On Theta, we support TensorFlow backend for Keras. To use the datascience Keras module on Theta, please load the following two modules:
module load datascience/keras-2.2.4 module load datascience/tensorflow-1.12
Notice that the datascience/tensorflow-* modules were compiled with AVX512 extension on Theta. Therefore, it could not run on login node, otherwise it will issue an “illegal instruction” fault. One has to submit the job to KNL nodes (see TensorFlow documentation for details).
Since we use TensorFlow as the backend, all the optimal environmental setups (Threading + affinity) are applicable here. Please visit the Tensorflow documentation page for the optimal setting.
We do not see any incompatibility issues in using different versions of keras and tensorflow as those specified above. Feel free to change other versions of keras or TensorFlow. Currently, we support version 2.2.2 and 2.2.4.
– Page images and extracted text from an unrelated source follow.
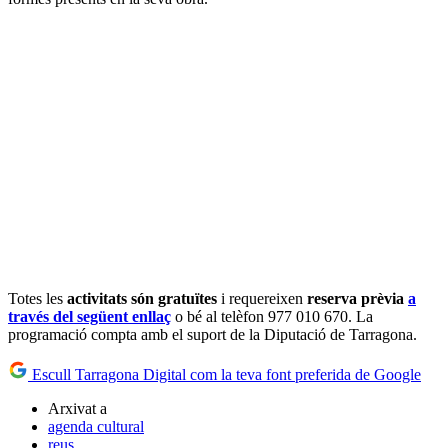
Totes les
activitats són gratuïtes
i requereixen
reserva prèvia
a
través del següent enllaç
o bé al telèfon 977 010 670. La
programació compta amb el suport de la Diputació de Tarragona.
Escull Tarragona Digital com la teva font preferida de Google
Arxivat a
agenda cultural
reus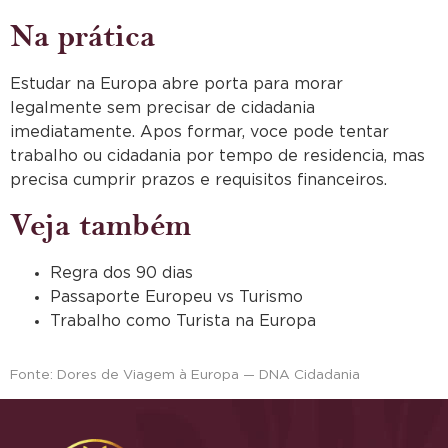
Na prática
Estudar na Europa abre porta para morar
legalmente sem precisar de cidadania
imediatamente. Apos formar, voce pode tentar
trabalho ou cidadania por tempo de residencia, mas
precisa cumprir prazos e requisitos financeiros.
Veja também
Regra dos 90 dias
Passaporte Europeu vs Turismo
Trabalho como Turista na Europa
Fonte: Dores de Viagem à Europa — DNA Cidadania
Distributed learning using Horovod
We support distributed learning using Horovod. To use it please load datascience/horovod-0.15.2 module. Please change your python script accordingly
Initialize Horovod by adding the following lines to the beginning of your python script.
import horovod.keras as hvd hvd.init()
Scale the learning rate.
Typically, since we use multiple workers, the global batch is usually increased n times (n is the number of workers). The learning rate should increase proportionally as follows (assuming that the learning rate initially is 0.01).
opt = keras.optimizers.Adadelta(1.0 * hvd.size()
Wrap the optimizer with Distributed Optimizer
opt = hvd.DistributedOptimizer(opt)
Broadcast the model from rank 0, so that all the workers will have the same starting point
callbacks = [hvd.callbacks.BroadcastGlobalVariablesCallback(0)]
Letting only rank 0 to write checkpoint
if hvd.rank() == 0:
Loading data according to rank ID
Since we are using data parallel scheme. Different ranks shall process different data. One has to change the data loader part of the python script to ensure different ranks read different mini batches of data.
A simple example for doing linear regression using Keras + Horovod is put in the follwoing directory on Theta: /projects/SDL_Workshop/hzheng/examples/keras/linreg
linreg_keras.py is the python script, and qsub.sc is the COBALT submission script.